------ VORLIEGENDER TEXT

Derlei Verschränkung und Widerständigkeit kommt konkret in den Arbeiten von Kader Attia zum Ausdruck. Attia zeigt in seiner Collageserie Following the Modern Genealogy, die wir hier auszugsweise abdrucken, die Verflechtungen von „moderner“ französischer und „vormoderner“ maghrebinischer Architektur auf. Wobei auch die soziale Funktion, die etwa vornehmlich für MigrantInnen errichtete Wohnsiedlungen in französischen Vorstädten einnehmen, kritisch in den Blick gerät.

------------

▸ ANFORDERUNG 1
Schreiben Sie aus dem Text über Kader Attia den Abschnitt ab, der bei den Worten „Derlei Verschränkung und“ beginnt und nach den Worten „den Blick gerät.“ endet.
▸ ANFORDERUNG 2
Entscheiden Sie bei jeder der Aussagen (a), (b) und (c), ob sie mit dem Text über Kader Attia übereinstimmt, und geben Sie zu jedem Ja oder Nein die entscheidenden Worte des Textes wörtlich an. (a) Die Collageserie von Kader Attia trägt den Titel Following the Modern Genealogy. (b) Die Collageserie wird hier vollständig abgedruckt. (c) Die Wohnsiedlungen in französischen Vorstädten wurden vornehmlich für MigrantInnen errichtet.
Die anschließenden Datensätze stehen in keinem Zusammenhang mit dem Text über Kader Attia.

------ ANGEZEIGTE DATENSÄTZE

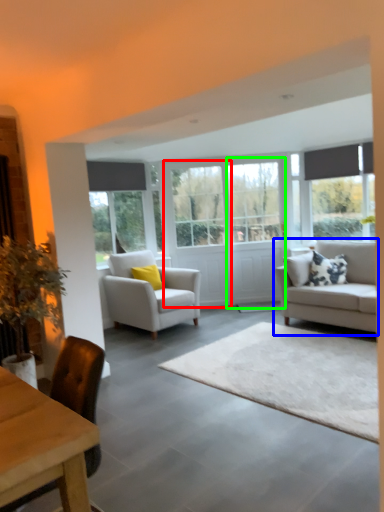
Question: Which is farther away from glass door (highlighted by a red box)? studio couch (highlighted by a blue box) or glass door (highlighted by a green box)?

Choices:
 (A) studio couch
 (B) glass door

Answer: (A)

------------

▸ ANTWORTBEREICH 1
Derlei Verschränkung und Widerständigkeit kommt konkret in den Arbeiten von Kader Attia zum Ausdruck. Attia zeigt in seiner Collageserie Following the Modern Genealogy, die wir hier auszugsweise abdrucken, die Verflechtungen von „moderner“ französischer und „vormoderner“ maghrebinischer Architektur auf. Wobei auch die soziale Funktion, die etwa vornehmlich für MigrantInnen errichtete Wohnsiedlungen in französischen Vorstädten einnehmen, kritisch in den Blick gerät.

▸ ANTWORTBEREICH 2
(a) Ja: „in seiner Collageserie Following the Modern Genealogy“
(b) Nein: „die wir hier auszugsweise abdrucken“
(c) Ja: „vornehmlich für MigrantInnen errichtete Wohnsiedlungen in französischen Vorstädten“